Quando o panorama visto por vários ângulos é um tanto desolador, o jeito é esticar o olhar para além dos nossos umbigos, botões, janelas, ruas, esquinas, cidades em busca de horizontes limpos, luz, esperança. Organizar o delírio. Dar um trato na ansiedade. Buscar o equilíbrio razoável entre o caos e uma possível ordem que faça sentido. E lá vem a arte mais uma vez a me socorrer nesta tentativa de entender um país desordenado que se prepara para as eleições.
O mineiro Murilo Mendes, nascido em 1901, resume, com a simplicidade da poesia, o que é o lamentável cotidiano político em “Linhas Paralelas”:
Um presidente resolve
Construir uma boa escola
Numa vila bem distante.
Mas ninguém vai nessa escola:
Não tem estradas pra lá.
Depois ele resolveu
Construir uma estrada boa
Numa outra vila do Estado.
Ninguém se muda pra lá.
Porque lá não tem escola.
A sabedoria desses singelos versos define o que aí está. A política turbulenta, do desconhecimento e do descaso com as reais necessidades da população, que não se importa com a saúde, a educação, a segurança e a miséria escancarada em cada esquina.

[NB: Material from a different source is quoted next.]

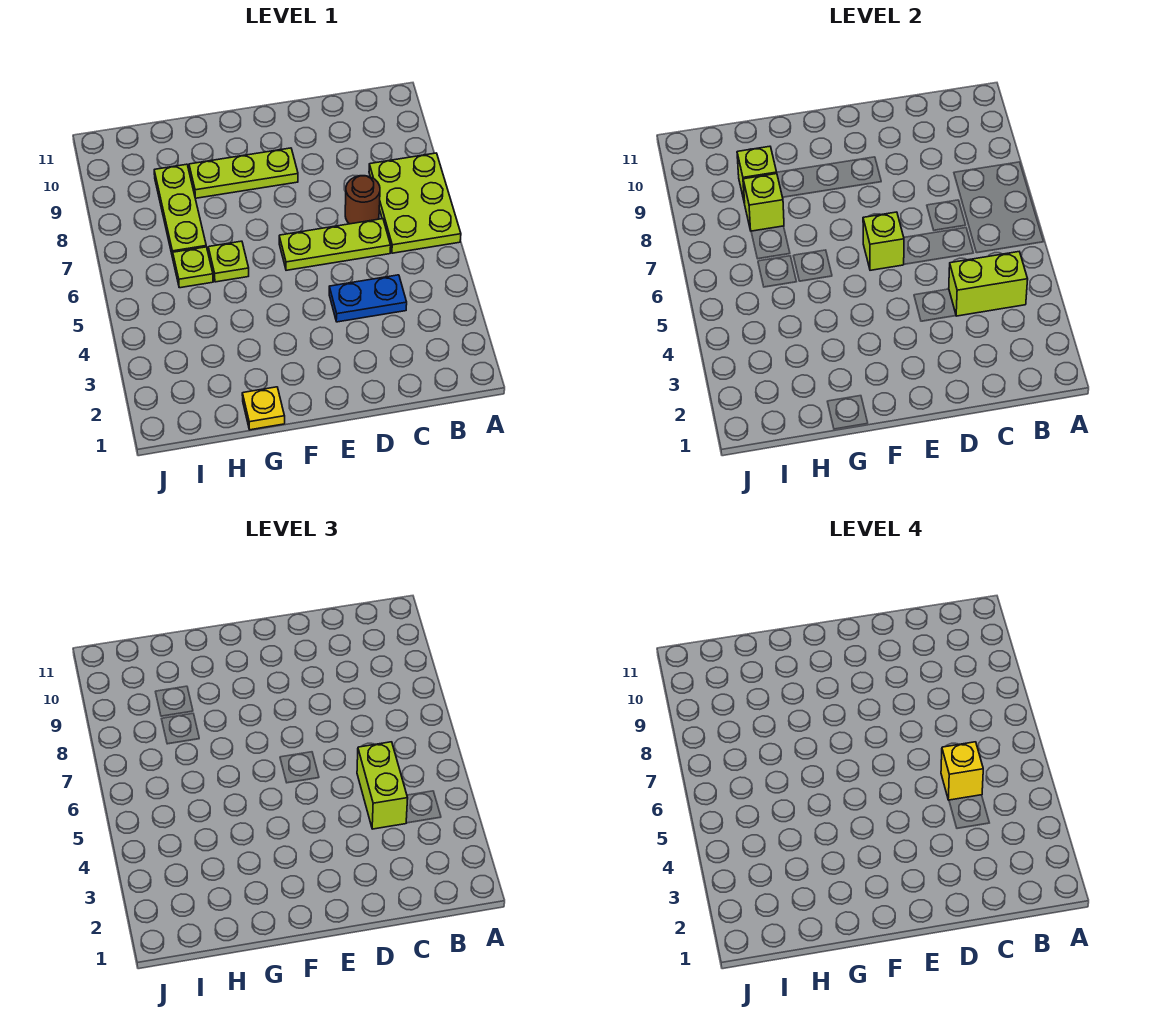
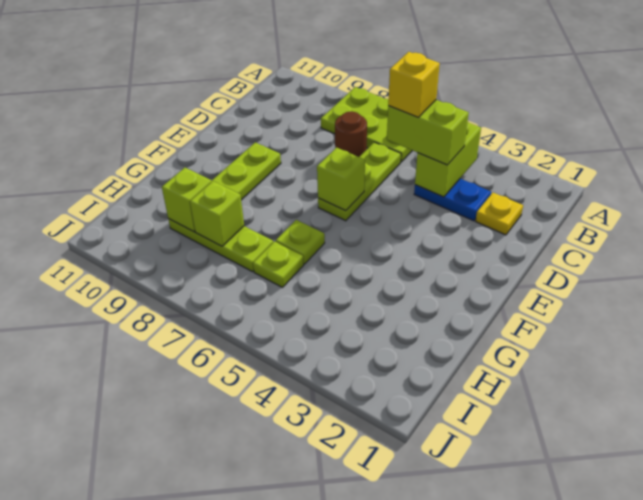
blue 1x2 plate [329,275,407,322] -> blue 1x2 plate turned to [414,179,491,221]
yellow 1x1 plate [242,387,285,430] -> yellow 1x1 plate moved to [476,193,523,235]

Por isso, a importância de acompanhar a administração pública no país, no estado, no município, na cidade, na vila, no bairro, no entorno das nossas residências, na rua em que vivemos. É nosso direito e dever conhecer projetos e ações dos governos. A reforma de uma praça, a limpeza de bueiros, a coleta do lixo, a canalização de um córrego, a chegada do asfalto, a melhoria dos serviços, as mudanças na educação, na saúde e na segurança, a reutilização dos espaços e dos prédios públicos, as demolições que apagam a história, a preservação da memória, a acessibilidade, a inclusão e a necessidade de uma urbanização sustentável, que não contamine o meio ambiente.

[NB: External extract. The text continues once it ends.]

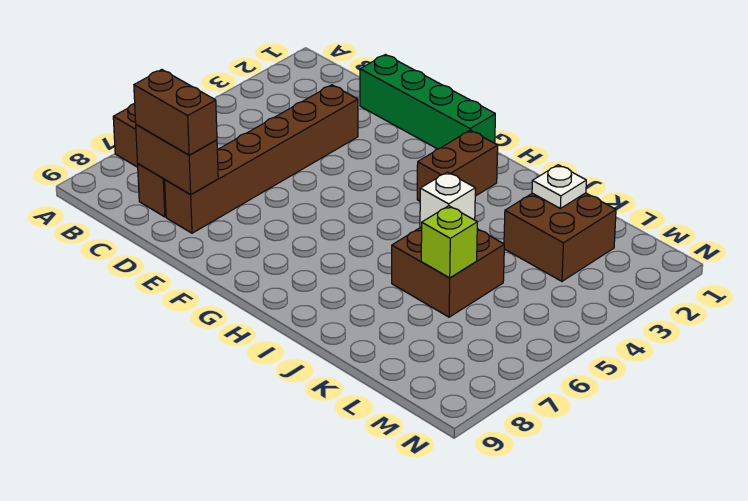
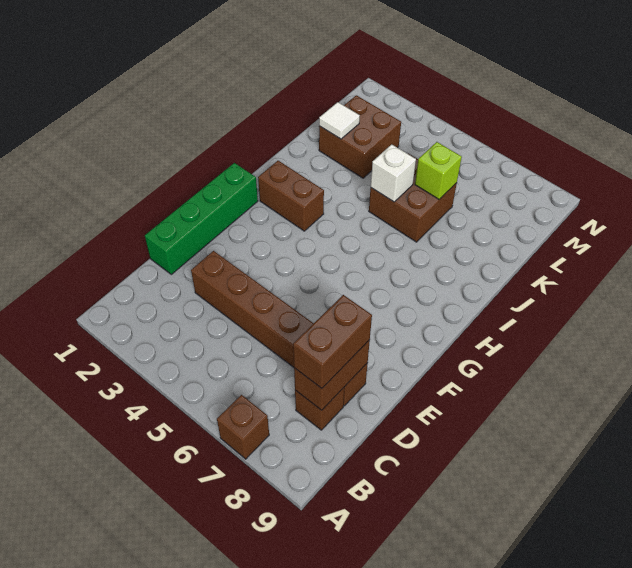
white 1x1 plate [532,165,586,208] -> white 1x1 tile [319,102,360,139]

“Tudo vale a pena se a alma não é pequena”, escreveu Fernando Pessoa, um dos mais importantes escritores/poetas de Portugal. Mas a política praticada hoje no Brasil não tem alma. É mais predatória do que civilizadora. Mais escusa do que ética. Mais econômica do que social. Mais burocrática do que libertária. Mais individual do que coletiva. Mais “centrão” do que o povo e suas necessidades. Simplesmente acomoda os seus escolhidos no poder para não perder privilégios. E ponto! Lá em 1968, o pintor e escultor carioca Hélio Oiticica, em carta para a também pintura e escultora mineira Lygia Clark, já percebia isso: “Quando há real inovação, a sabotagem sempre impera”. O comentário diz muito dessa geleia geral em que mergulhamos.
O ano é de eleições. Hora do voto.
“Dessa hora tenho medo”, diz uma canção de José Miguel Wisnik
O momento é delicado e o jogo cruel e egoísta. Estamos mesmo interessados em investigar as ações ou omissões que geram a degradação da vida, a desigualdade, a miséria, a fome, a violência, o medo? Ainda sonhamos em construir uma nova política, voltada para o bem comum, sem privilégios? Ou estamos satisfeitos com a superficialidade da nossa mesquinha política eleitoreira?
Essa é a hora de manifestar o desejo de uma política contemporânea, feita com honestidade para o bem comum. Uma política que não tenha medo da mudança, do pensamento crítico, do aprendizado múltiplo, da diversidade, da história, da cultura, da arte, da liberdade, da criatividade, do nosso corpo e do nosso espírito. Uma política que não nos tire direitos legítimos para nos matar aos pouquinhos.